Table 8. XPS analysis of the yellow-brown powder obtained in 0.1 M LiCl–C₂H₅OH + 3% H₂O (E = 0.8 V, t = 4 h)

The XPS results indicate the formation of Cu₂O nanoparticles with some CuCl during the anodic dissolution of copper in 0.1 M LiCl–C₂H₅OH solution containing 3% of water.

3.4.3 0.1 M LiCl–C₂H₅OH+ 3% H₂O (1.0 V) – brown powder

The copper spectra of Cu2p for brown powder obtained in 0.1 M LiCl–C₂H₅OH solution containing 3% H₂O at 1.0 V are shown in Figure 11c and Table 9. In the spectrum of Cu2p^3/2 an additional peak at 934 eV was observed apart from the peak at 932.4 eV originating from the Cu binding in Cu₂O (Table 9) [32]. The higher binding energy peak at 934 eV and the existence of a clear satellite indicate the presence of copper Cu (II) compounds [24–26]. The detected copper Cu(II) may result from the oxidation of Cu₂O on the surface. The spectra of Cl 2p and O 1s are nearly the same as in the case of yellow-brown powder.

Table 9. XPS analysis of the brown powder obtain in 0.1 M LiCl–C₂H₅OH + 3% H₂O (E = 1.0 V, t = 4 h)

Similarly as above, both methods (XPS and SEM/EDX) proved the formation of copper oxides during the anodic etching of copper in LiCl–C₂H₅OH solution containing 3% water. The high concentration of chlorine in the powder can be attributed to the chemisorption of chloride ions on the oxide nanoparticle surfaces.

4 Conclusion

• Copper rapidly undergoes aggressive anodic dissolution in ethanolic solutions of LiClO₄ and LiCl in the high potential region (>0.8 V).
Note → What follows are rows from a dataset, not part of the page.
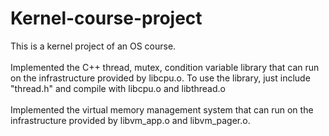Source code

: # Kernel-course-project
This is a kernel project of an OS course. <br />
<br />
Implemented the C++ thread, mutex, condition variable library that can run on the infrastructure provided by libcpu.o. To use the library, just include "thread.h" and compile with libcpu.o and libthread.o <br />
<br />
Implemented the virtual memory management system that can run on the infrastructure provided by libvm_app.o and libvm_pager.o.<br />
• The composition of the anodic product and the valence of copper depend on potential and on the concentration of water in the electrolyte.

• In the anhydrous solution at 0.8 V nanoparticles of copper salts are an anodic dissolution product.

• In solution containing 3% H₂O at 0.8 V nanoparticles of Cu₂O are produced.

• In the same solution at 1 V nanoparticles of Cu₂O and a small amount of CuO are obtained.

• Anodic copper dissolution in ethanolic electrolytes is a novel and simple electrochemical production method of copper oxide nanoparticles.